Há vários grãos de verdade nesse retrato inicial, mas é claro que a coisa é muito mais complicada do que isso. O que os episódios de "Os Caminhos de Niéde Guidon" fazem muitíssimo bem é, em primeiro lugar, transformar a personagem-título em mulher de carne e osso (e sangue quente, e personalidade divertidamente complicada); e, em segundo lugar, colocá-la em seu contexto de amigos, colegas, concorrentes e desafetos.
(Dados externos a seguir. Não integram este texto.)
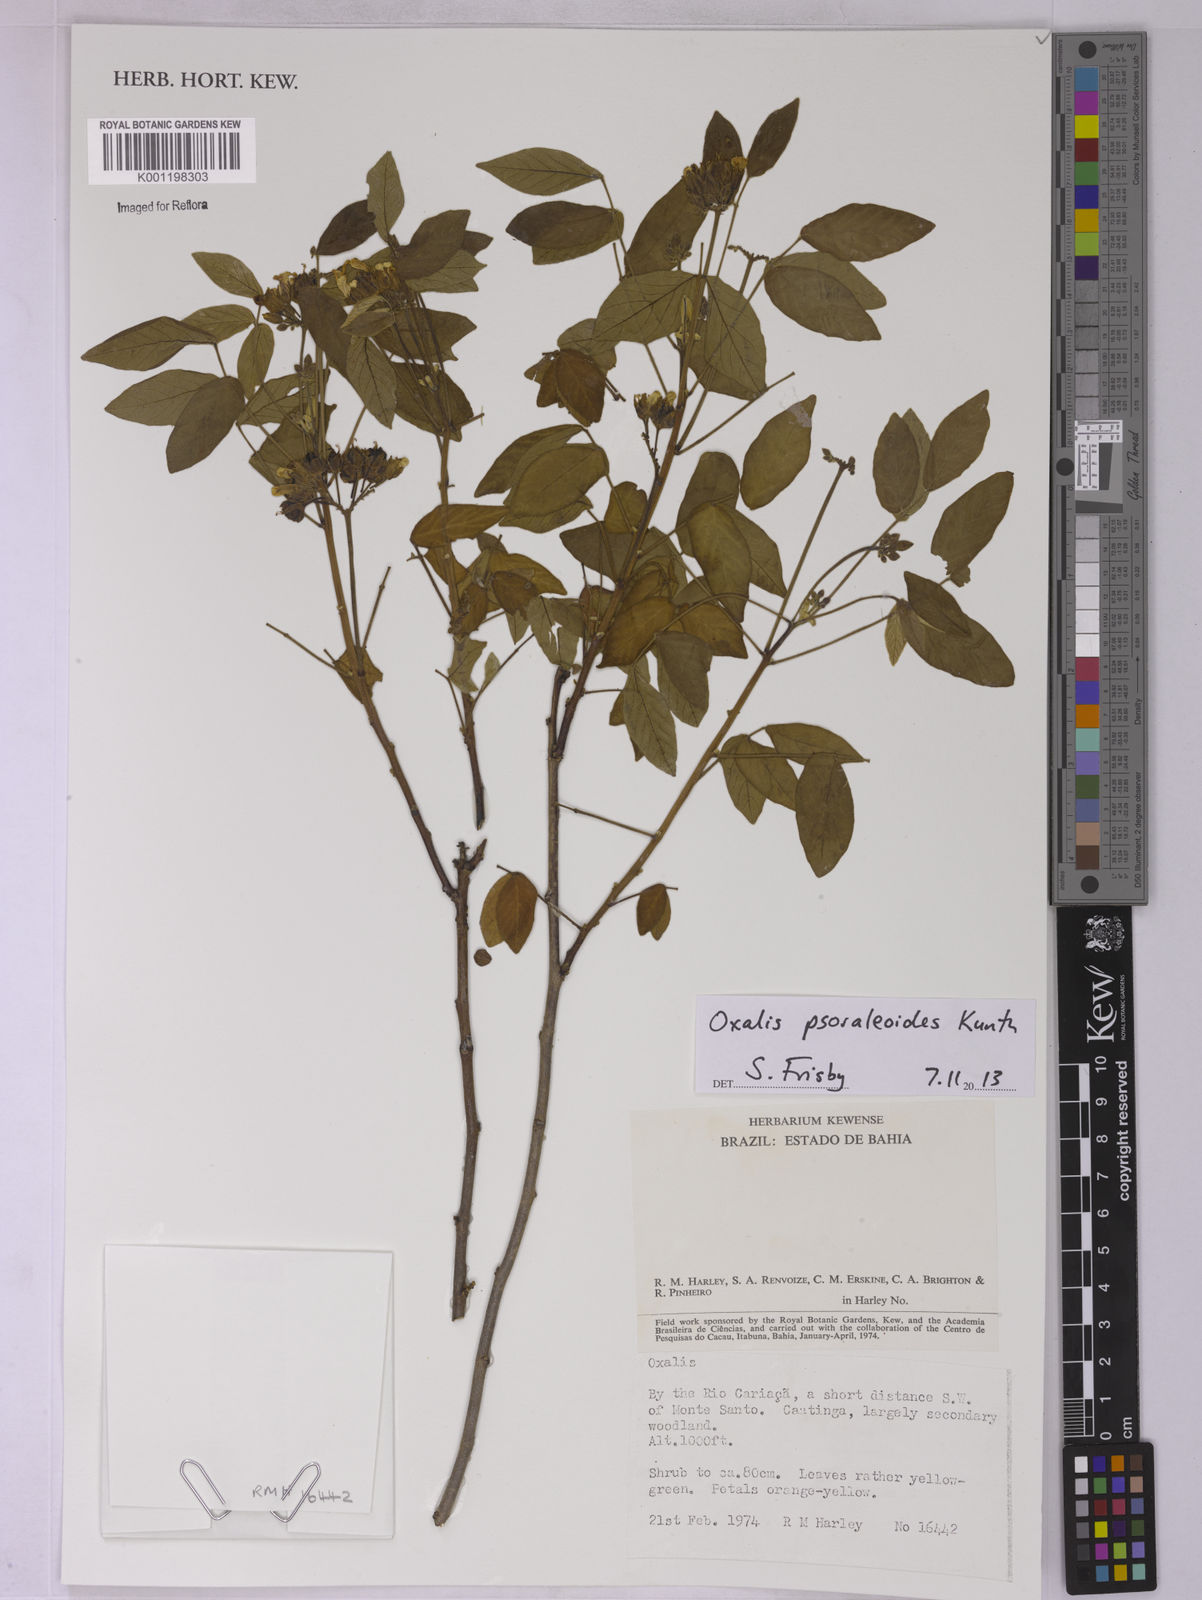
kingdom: Plantae
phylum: Tracheophyta
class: Magnoliopsida
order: Oxalidales
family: Oxalidaceae
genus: Oxalis
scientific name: Oxalis psoraleoides
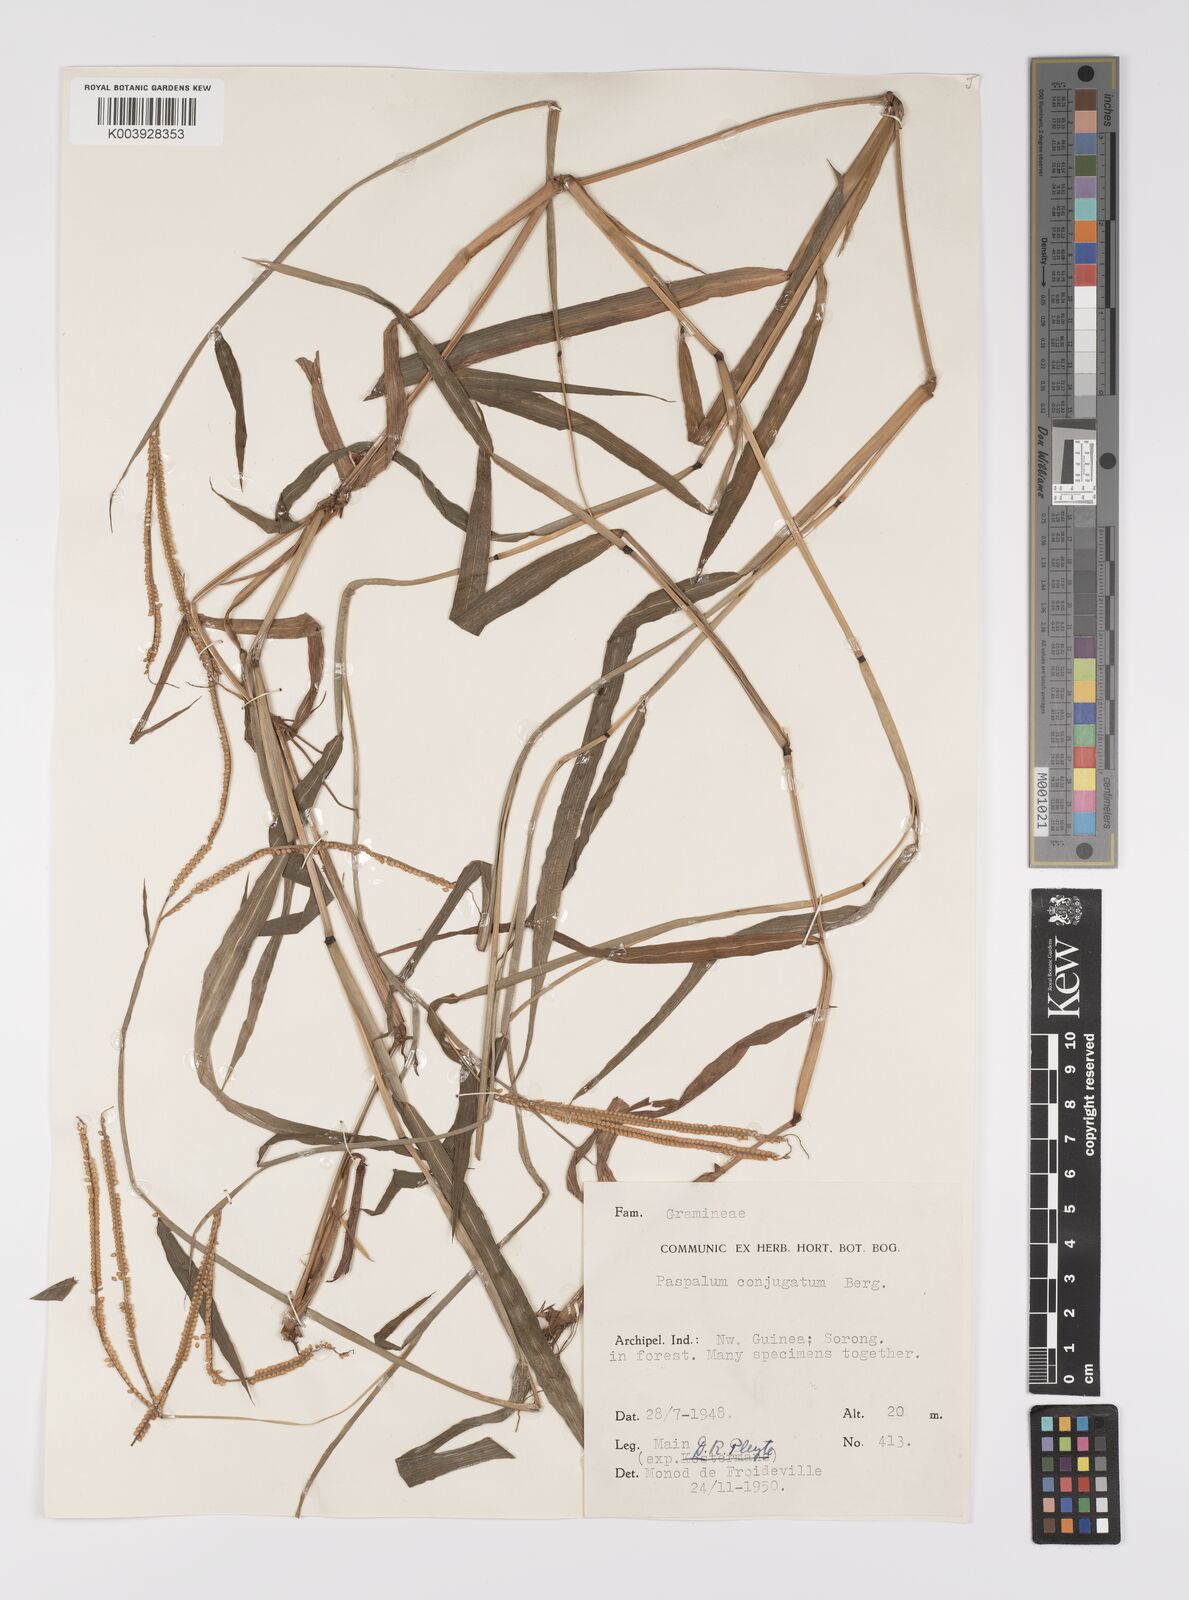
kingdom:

O resultado é um retrato muito mais tridimensional (aliás, quadridimensional) de Guidon, a começar pelo divertido momento (pelo menos hoje, com o distanciamento histórico) de sua quase expulsão da pequena Itápolis (SP) em 1959, quando a então jovem professora de ciências foi vítima de uma espécie de caça às bruxas anticomunista popular que nada fica a dever ao que ocorreria em 1964 ou mesmo hoje, com os malucos da "Escola Sem Partido".
A narrativa também acerta ao retratar com precisão e empatia os moradores da serra da Capivara e sua relação com o projeto científico (e, mais tarde, educacional e mesmo de desenvolvimento econômico) estimulado por Guidon.
Quanto a possíveis calcanhares-de-aquiles, o resumo da controvérsia sobre as datações da presença humana da região é competente. Mas senti falta de uma análise que fosse além desse tema e detalhasse mais o contexto mais amplo das descobertas na região. É, porém, um defeito menor.
O podcast contou com o apoio do Instituto Serrapilheira.